So, I read the following Theorem by Matousek and Thomas:
Given graphs $G$ and $H$, we want to check if there is a subgraph $S \subseteq H$ such that $S$ and $G$ are isomorphic.
Then, if the maximum degree of $G$ is bounded by a constant $c$ and if $H$ is a partial $k$-tree, then the Subgraph Isomorphism, and Induced Subgraph Isomorphism problems are solvable in $O(|V(G)|^{k+1} \cdot |V(H)|)$ time.
Now, every graph $G$ (finite) has a max degree that is constant, and every graph $H$ is a partial $k$-tree for some natural number $k$.
And thus, the Subgraph Isomorphism problem for any pair of graphs $G$,$H$ can be solved in Polynomial time.
Then, why is the Subgraph Isomorphism problem classified as an NP-Hard problem?

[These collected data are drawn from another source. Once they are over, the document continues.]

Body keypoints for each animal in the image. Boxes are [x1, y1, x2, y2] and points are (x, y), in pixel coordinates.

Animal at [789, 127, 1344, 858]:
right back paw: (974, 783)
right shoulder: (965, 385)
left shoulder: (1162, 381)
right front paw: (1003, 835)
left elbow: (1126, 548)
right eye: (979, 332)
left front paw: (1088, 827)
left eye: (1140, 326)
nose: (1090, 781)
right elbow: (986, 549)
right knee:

I do not know the theorem in question but I am pretty sure that $c$ should somehow figure into the runtime. But at any rate, this argument is incorrect:
This is bit like saying that every graph has a number of vertices $n$ that is constant, so an $O(2^n)$ algorithm is polynomial (indeed, constant!).
In general, when we say that an algorithm runs in polynomial time, we have to specify what are the possible inputs, i.e. what is it polynomial in. In the case of graph theory, the input is the description of an arbitrary graph or graphs. Since the size of such a description is polynomial in the number of vertices, we can consider such an algorithm polynomial if its runtime is bounded by a polynomial of the number of vertices of the input graphs.
Now in our case $H$ might be a $(|V(H)|-1)$-tree (if it is complete), so the only bound we can give for $|V(G)|^{k+1} \cdot |V(H)|$ in terms of $|V(G)|$ and $|V(H)|$ is $|V(G)|^{|V(H)| + 1},$ which is clearly not polynomial in the two variables.
However, such an algorithm is valuable in showing, in a sense, where the complexity of the NP-hard problem lies. In this case it shows that if $G$ has small maximum degree and $H$ has small treewidth, then the problem is tractable.